The lights are off in the room and there's no light coming in through the Plexiglas in the ceiling. The only light is the red safety light near the door, and as my eyes adjust, everything is black tinged with red.
I suddenly wonder if this is what hell looks like. Maybe the lights aren't off. Maybe this is hell.
Maybe Dean is in hell and maybe I'm there with him.
The thought drills back into my brain – Dean is dead. I can feel his hands on me but still the thought won't go away.
He's dead. Dean is dead.
"Dean?"
I feel his hand start rubbing across my shoulders as he comes awake.
"Sam? Y'okay?"
The sound of his voice and feel of his hands should calm me, but it doesn't.
"Where are we?" I ask, a little desperately. I'm still not sure this isn't hell.
"Hmm? Panic room. Remember?" He sounds half asleep. "Only been a couple of hours since we put the IV in. Remember?"
"D-d-dark. It's dark." I say. I'm afraid to ask about hell outright.

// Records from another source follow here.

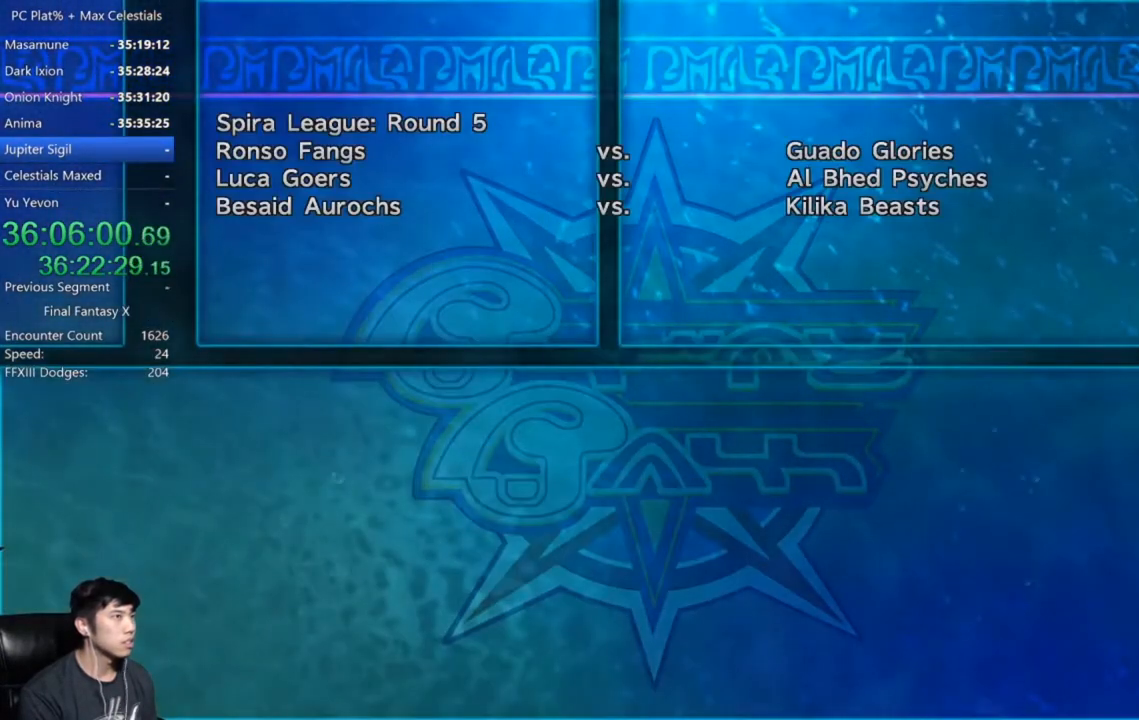
{"buttons": [], "left_stick": "center", "right_stick": "center", "events": [[401, "A", "down"], [468, "A", "up"]]}
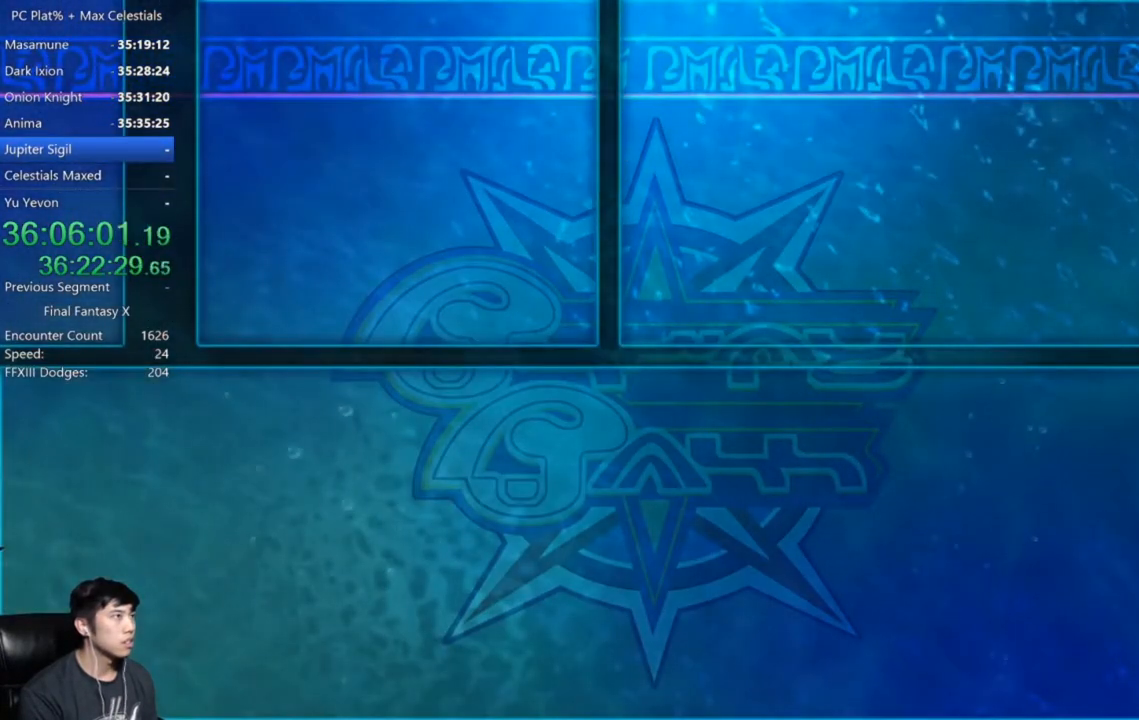
{"buttons": [], "left_stick": "center", "right_stick": "center", "events": []}
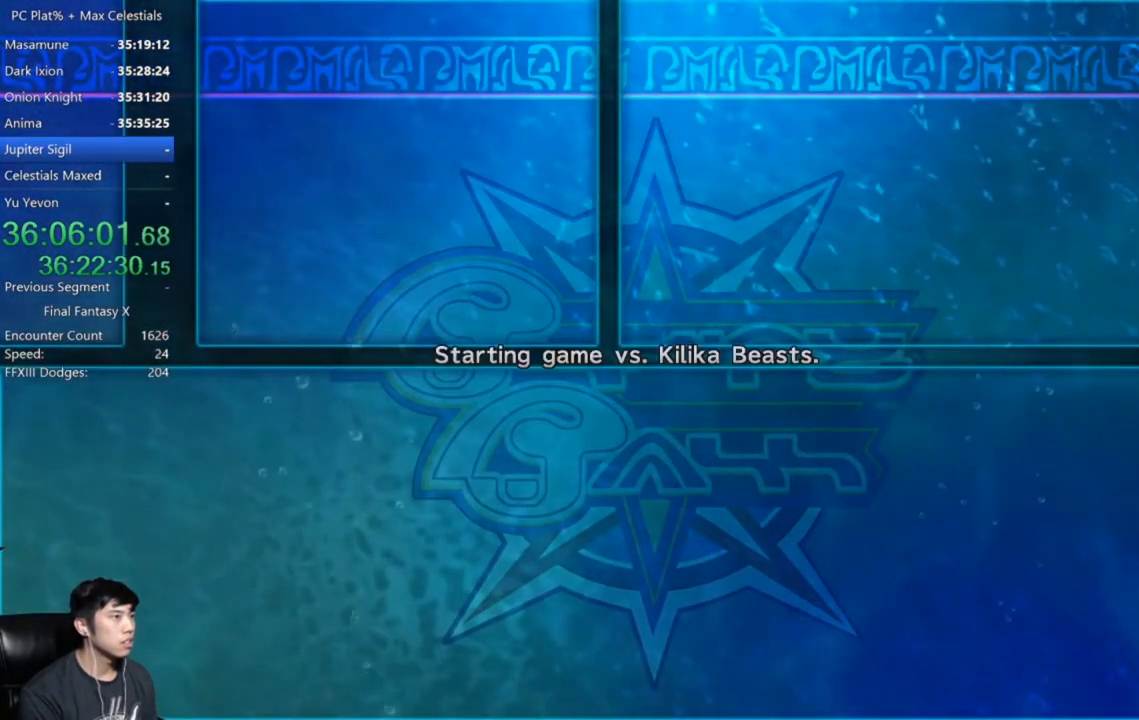
{"buttons": [], "left_stick": "center", "right_stick": "center", "events": [[34, "A", "down"], [134, "A", "up"]]}
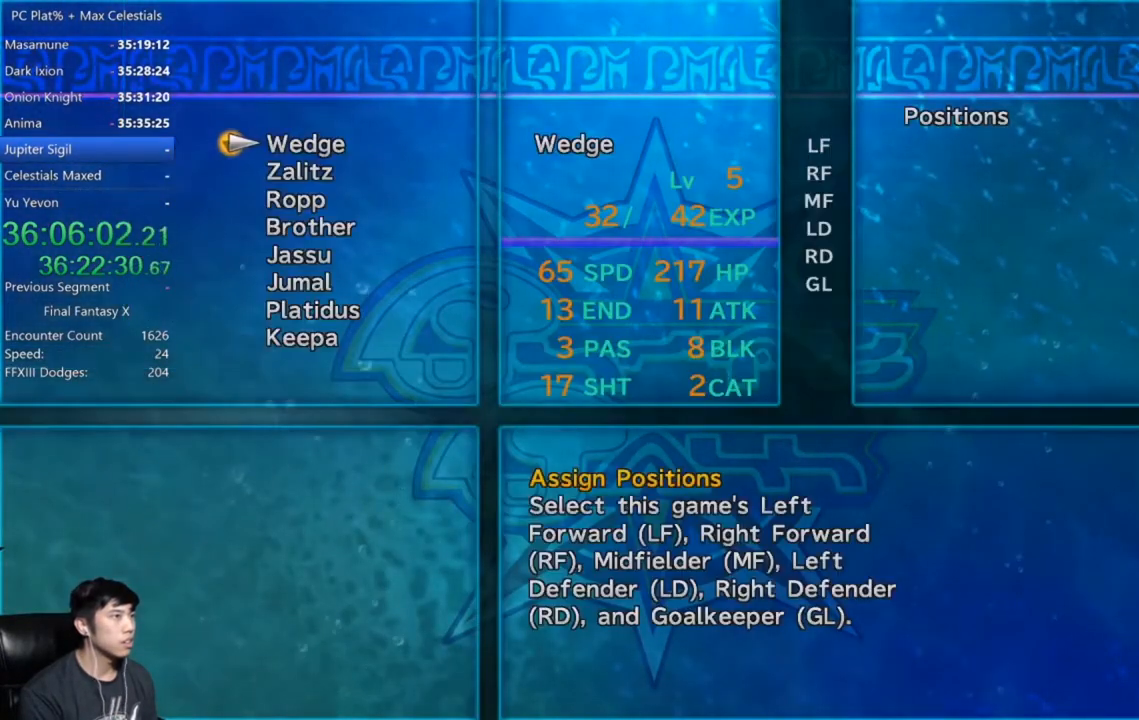
{"buttons": [], "left_stick": "center", "right_stick": "center", "events": [[400, "A", "down"], [500, "A", "up"]]}
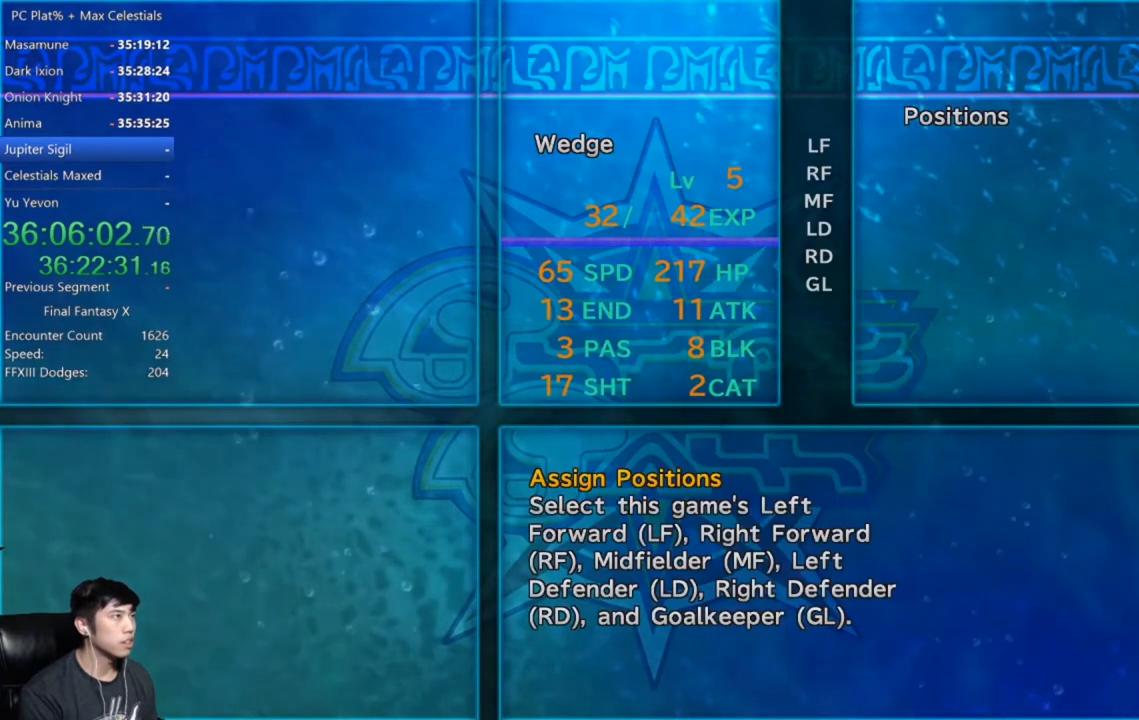
{"buttons": [], "left_stick": "center", "right_stick": "center", "events": [[67, "A", "down"], [134, "A", "up"], [234, "A", "down"], [267, "A", "up"]]}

"Yeah. Lights." He yawns. "Thought you'd be easier, no lights."
"Oh. Yeah. Okay."
"You want 'em back on?"
I do, but I don't want to bother Dean. I don't want him to have to get up and cross over to the switch. I don't want him to leave me, even for that long.
"No. S'okay."
"Sure?"
"Yeah."
"Okay. Go back to sleep." He says. His hand keeps soothing across my back. "It'll be morning in another couple of hours. We'll see about getting you upstairs."
I know I should tell him to go up and get some sleep of his own in a real bed and come back for me in the morning. He can't be comfortable sitting on this hard floor for however long he's been sitting here. Two hours, with at least another two hours to go. I should tell him to go get some real rest himself. But I don't want to. I don't think he'd do it, but I don't even want to suggest it.
Instead, I huddle closer to him, and close my eyes against the black and red and darkness and disappear back into sleep.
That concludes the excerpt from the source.